To date I’ve engaged in over 100 collaborations..."

Sarah Lester's article on Electric Dada

http://www.electronicvoicephenomena.net/index.php/the-voices-in-the-radio-sj-fowlers-electric-dada/ ....... click to read the full whack

As the centenary of Cabaret Voltaire looms ever closer, poet SJ Fowler has been adopting Dadaist methodologies as a way of questioning our own preconceived notions. Drawing on Dada’s own sense of terror and menace, Fowler’s “Electric Dada” asks the audience to consider what it might actually mean to make contact with the dead. Or, rather, what it might mean for the dead to contact us.
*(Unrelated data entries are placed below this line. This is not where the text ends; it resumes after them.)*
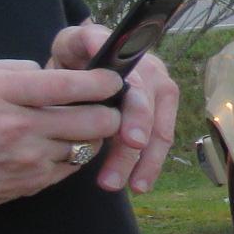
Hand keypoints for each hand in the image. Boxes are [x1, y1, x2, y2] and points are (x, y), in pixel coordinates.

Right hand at [0, 58, 124, 207]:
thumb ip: (10, 71)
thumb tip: (46, 73)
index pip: (69, 85)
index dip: (102, 81)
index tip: (113, 79)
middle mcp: (16, 128)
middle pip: (95, 121)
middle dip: (109, 112)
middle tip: (105, 105)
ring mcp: (23, 161)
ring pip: (88, 147)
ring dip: (92, 136)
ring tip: (80, 125)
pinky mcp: (25, 186)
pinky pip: (68, 169)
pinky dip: (72, 156)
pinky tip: (57, 146)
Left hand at [49, 23, 180, 192]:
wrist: (84, 61)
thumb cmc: (75, 56)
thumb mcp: (72, 45)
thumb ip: (83, 45)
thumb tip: (94, 51)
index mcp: (133, 57)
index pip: (140, 86)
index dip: (138, 114)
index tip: (131, 142)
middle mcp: (154, 73)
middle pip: (153, 115)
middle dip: (141, 151)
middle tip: (129, 179)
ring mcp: (161, 94)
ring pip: (160, 133)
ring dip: (147, 164)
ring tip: (130, 188)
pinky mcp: (160, 114)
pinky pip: (160, 143)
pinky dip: (149, 165)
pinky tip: (138, 184)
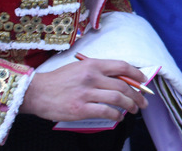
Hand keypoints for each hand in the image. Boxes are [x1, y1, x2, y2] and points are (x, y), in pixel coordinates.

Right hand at [20, 58, 147, 121]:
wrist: (37, 92)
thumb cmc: (59, 80)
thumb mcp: (79, 68)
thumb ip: (99, 72)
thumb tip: (121, 79)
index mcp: (92, 64)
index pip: (121, 66)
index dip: (137, 73)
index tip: (144, 80)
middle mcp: (91, 76)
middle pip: (123, 84)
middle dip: (137, 94)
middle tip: (143, 101)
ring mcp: (86, 93)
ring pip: (118, 98)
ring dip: (130, 105)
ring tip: (134, 109)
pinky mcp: (81, 108)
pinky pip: (106, 111)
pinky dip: (116, 115)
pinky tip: (119, 117)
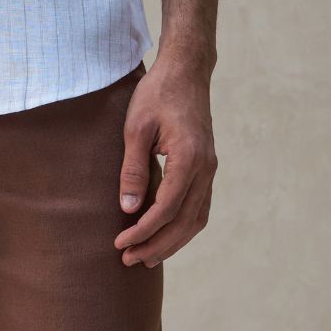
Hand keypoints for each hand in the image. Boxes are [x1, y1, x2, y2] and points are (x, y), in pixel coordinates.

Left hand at [114, 54, 216, 267]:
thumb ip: (133, 169)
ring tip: (146, 257)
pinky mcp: (207, 166)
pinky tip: (165, 234)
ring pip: (196, 219)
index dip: (143, 231)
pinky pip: (199, 206)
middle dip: (157, 245)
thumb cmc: (157, 93)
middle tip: (129, 260)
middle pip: (184, 222)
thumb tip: (128, 209)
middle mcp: (206, 168)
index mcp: (189, 158)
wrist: (185, 70)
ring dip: (172, 241)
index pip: (167, 209)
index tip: (121, 243)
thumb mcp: (136, 126)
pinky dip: (183, 226)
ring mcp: (210, 168)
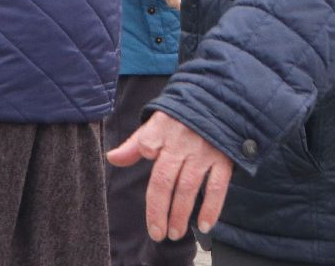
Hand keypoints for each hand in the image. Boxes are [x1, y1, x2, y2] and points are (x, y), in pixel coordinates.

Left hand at [106, 112, 232, 240]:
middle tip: (157, 233)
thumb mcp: (156, 123)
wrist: (217, 101)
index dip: (146, 149)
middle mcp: (181, 142)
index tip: (149, 156)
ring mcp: (203, 152)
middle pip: (165, 179)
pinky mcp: (222, 158)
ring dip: (181, 213)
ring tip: (175, 233)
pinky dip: (211, 207)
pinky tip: (204, 225)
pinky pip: (217, 186)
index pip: (147, 143)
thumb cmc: (180, 118)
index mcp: (162, 130)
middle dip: (159, 209)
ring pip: (189, 186)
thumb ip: (135, 144)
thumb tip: (111, 158)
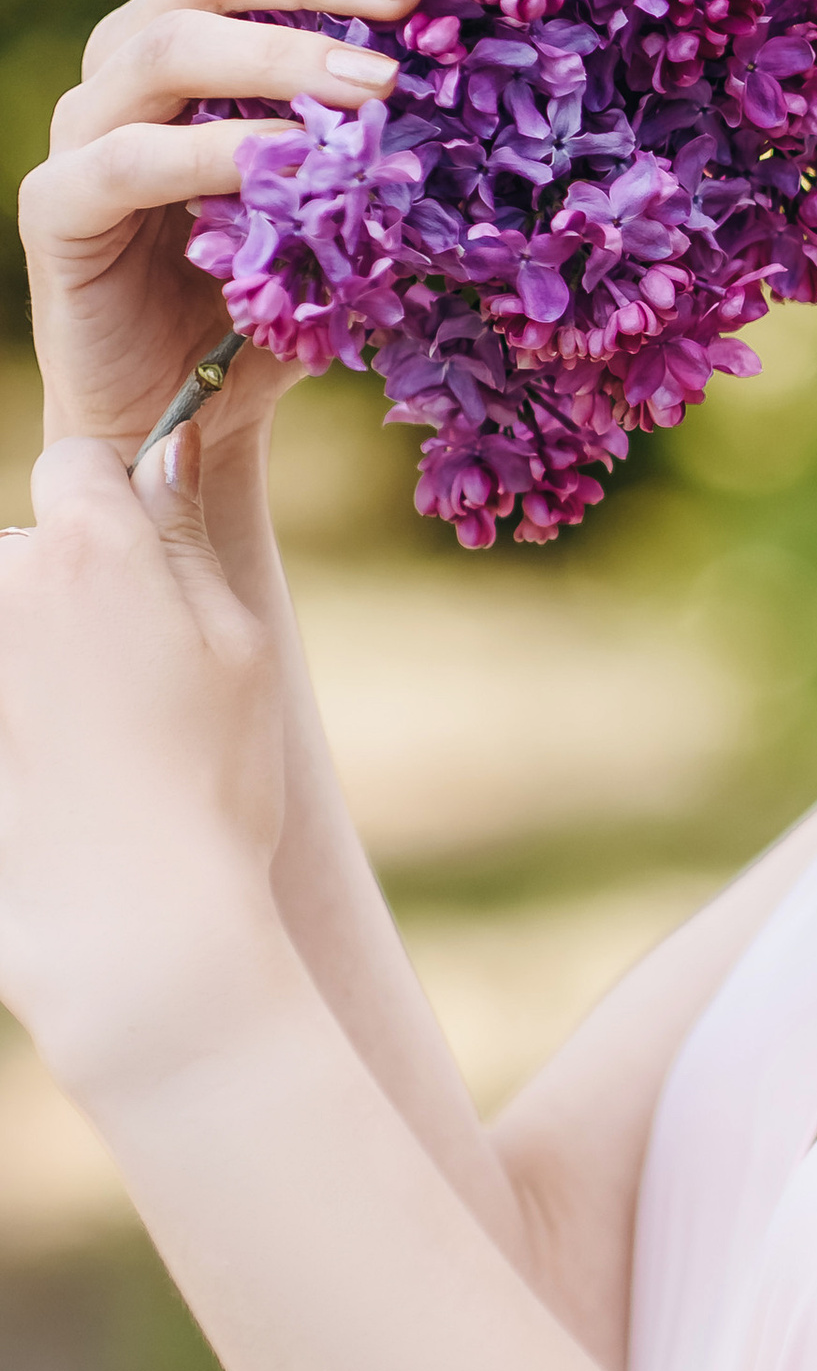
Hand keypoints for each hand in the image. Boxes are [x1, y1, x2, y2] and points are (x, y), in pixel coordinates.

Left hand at [0, 430, 288, 1103]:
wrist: (136, 924)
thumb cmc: (213, 783)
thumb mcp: (239, 645)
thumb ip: (183, 536)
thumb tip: (163, 447)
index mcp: (91, 549)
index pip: (78, 463)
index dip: (117, 501)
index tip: (151, 561)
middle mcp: (9, 587)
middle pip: (31, 547)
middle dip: (74, 588)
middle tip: (141, 678)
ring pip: (7, 620)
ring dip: (38, 655)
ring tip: (98, 743)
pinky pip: (9, 688)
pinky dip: (27, 716)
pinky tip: (59, 779)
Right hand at [17, 0, 423, 460]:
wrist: (194, 417)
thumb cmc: (301, 288)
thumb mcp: (378, 184)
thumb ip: (413, 111)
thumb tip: (535, 51)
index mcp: (221, 20)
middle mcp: (147, 45)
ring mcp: (95, 115)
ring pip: (177, 40)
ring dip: (286, 59)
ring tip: (380, 93)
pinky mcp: (63, 199)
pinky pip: (138, 155)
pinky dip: (217, 157)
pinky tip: (284, 172)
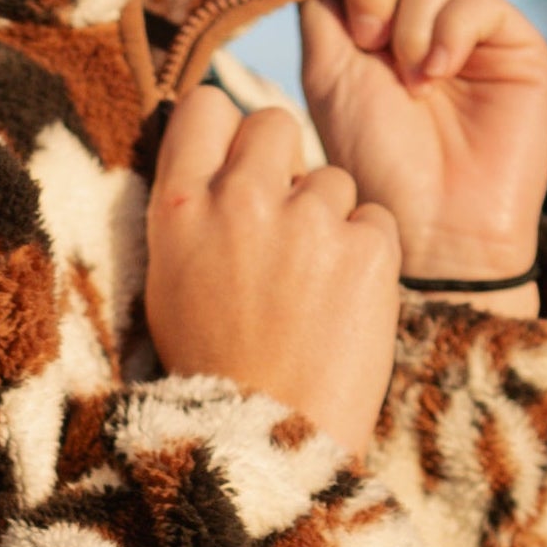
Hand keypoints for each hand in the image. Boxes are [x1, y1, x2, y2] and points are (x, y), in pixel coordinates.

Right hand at [147, 86, 402, 451]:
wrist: (268, 440)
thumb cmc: (213, 364)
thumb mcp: (170, 277)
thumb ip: (191, 208)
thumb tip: (219, 160)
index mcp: (180, 204)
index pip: (206, 105)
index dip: (227, 130)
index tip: (235, 162)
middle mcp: (241, 199)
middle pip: (275, 122)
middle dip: (285, 160)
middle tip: (285, 218)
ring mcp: (308, 221)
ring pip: (334, 178)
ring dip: (330, 217)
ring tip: (313, 285)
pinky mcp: (368, 250)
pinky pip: (377, 221)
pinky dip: (369, 255)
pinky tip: (346, 302)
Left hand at [298, 0, 546, 312]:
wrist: (432, 224)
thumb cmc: (371, 156)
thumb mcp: (329, 70)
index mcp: (364, 14)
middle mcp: (415, 12)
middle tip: (363, 35)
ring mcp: (467, 27)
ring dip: (410, 17)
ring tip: (408, 77)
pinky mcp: (514, 45)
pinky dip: (450, 28)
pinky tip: (438, 73)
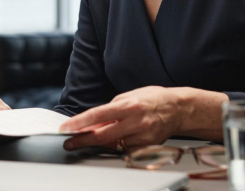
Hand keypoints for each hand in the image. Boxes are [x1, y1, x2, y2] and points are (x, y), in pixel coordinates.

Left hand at [60, 86, 183, 150]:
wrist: (178, 108)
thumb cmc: (152, 99)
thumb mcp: (129, 96)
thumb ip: (111, 109)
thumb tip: (93, 121)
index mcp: (129, 105)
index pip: (98, 115)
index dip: (79, 123)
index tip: (66, 128)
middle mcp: (135, 121)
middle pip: (103, 136)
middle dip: (83, 140)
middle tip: (70, 143)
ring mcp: (142, 136)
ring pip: (113, 145)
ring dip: (98, 143)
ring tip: (87, 139)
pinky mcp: (147, 146)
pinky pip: (125, 148)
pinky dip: (115, 145)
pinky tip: (111, 140)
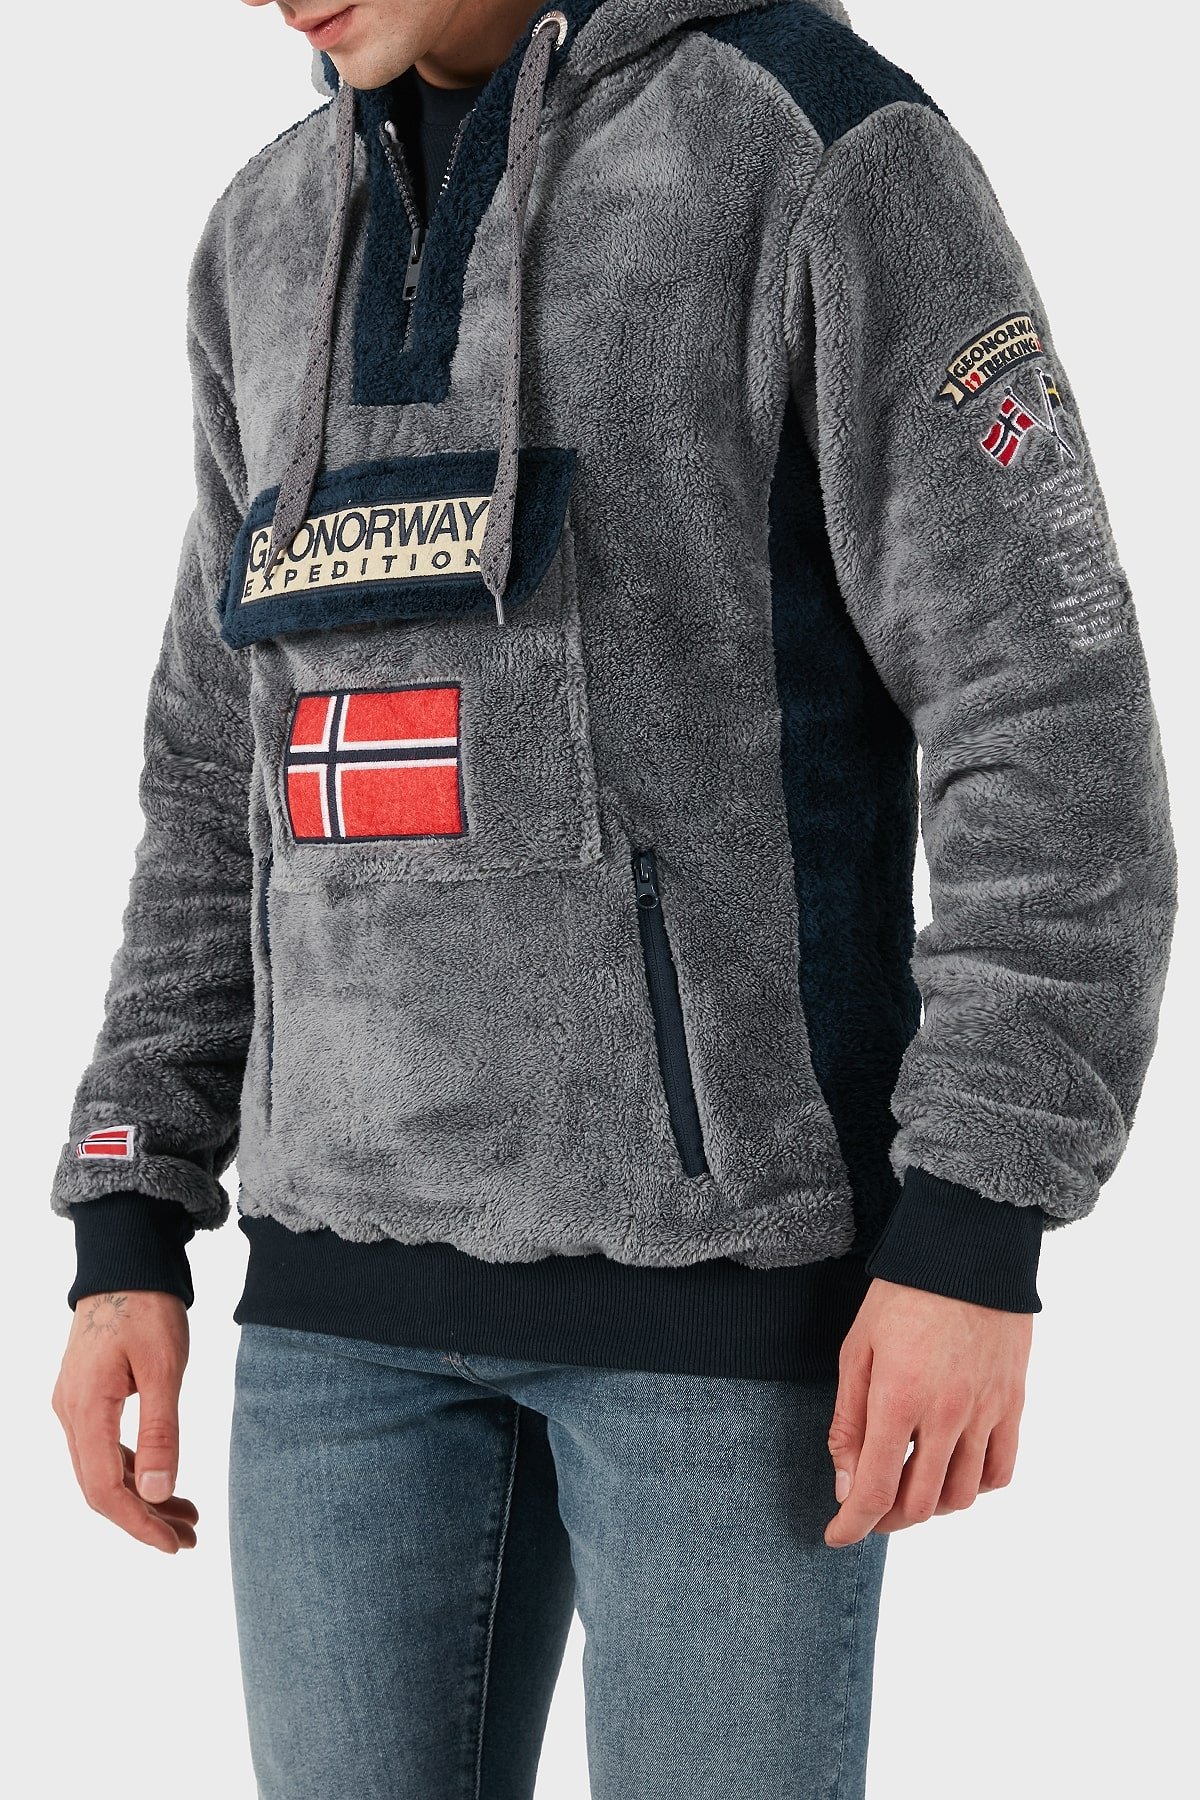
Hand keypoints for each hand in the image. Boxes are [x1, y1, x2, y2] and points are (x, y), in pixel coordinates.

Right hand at [51, 1290, 198, 1553]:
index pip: (104, 1489)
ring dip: (142, 1497)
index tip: (174, 1545)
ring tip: (186, 1516)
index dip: (137, 1525)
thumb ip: (160, 1431)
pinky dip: (134, 1469)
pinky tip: (162, 1481)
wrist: (125, 1261)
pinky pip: (103, 1448)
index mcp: (86, 1408)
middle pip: (100, 1487)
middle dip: (144, 1518)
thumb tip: (155, 1493)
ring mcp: (75, 1405)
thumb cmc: (147, 1306)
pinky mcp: (86, 1397)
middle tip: (189, 1538)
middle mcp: (71, 1413)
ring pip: (102, 1470)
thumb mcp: (164, 1367)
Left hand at [825, 1277, 1031, 1546]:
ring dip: (930, 1507)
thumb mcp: (856, 1350)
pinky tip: (954, 1473)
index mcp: (900, 1398)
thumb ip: (848, 1422)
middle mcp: (947, 1414)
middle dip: (887, 1520)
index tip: (836, 1536)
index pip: (876, 1490)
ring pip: (963, 1496)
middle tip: (869, 1511)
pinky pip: (1001, 1470)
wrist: (968, 1251)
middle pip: (920, 1503)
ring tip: (908, 1492)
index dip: (853, 1525)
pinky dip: (976, 1487)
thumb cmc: (902, 1295)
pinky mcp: (1013, 1404)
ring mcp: (986, 1412)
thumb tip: (846, 1485)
Far from hearing the comforting voices of our dearly departed, Fowler conjures up a profoundly more painful and unsettling affair. “Death has a language”, he sinisterly declares onstage, then, without waiting for an invitation, continues: “I will give you that sound.”

As Dadaists superceded formal language to engage with subjects that could not be understood outside of the abstract or the absurd, Fowler’s own sound poetry urges the listener to make their own connections between word, sound and meaning.   Transcending a language concerning death that is overfamiliar to us, Fowler’s ritual-esque vocalisations evoke magical incantations and otherworldly seances in words from a language of his own invention.  Fragmentary phrases, fields of invented words can bypass the author’s own associations and trigger new ones in the listener – it’s a Dadaist technique that was deployed in an attempt to overcome the subjective (bourgeois) ego.

If art appeals to civilised sensibilities and genteel good manners, Dada is the opposite. Dada – anti-art – was intended to offend. The performance experiments at Cabaret Voltaire (and beyond) did not lend themselves to polite rounds of applause, rather they stood for a rigorous critique of prevalent systems. Even so, when Fowler outlines the specific details of an artist’s exemplary suicide case for the benefit of all those in the audience who have refrained from committing suicide “for fear of making a mess” there’s no riot exactly, but there’s more than a ripple of nervous laughter. Like the audience of Henning’s performance of Totentanz, we’re not quite sure how to react.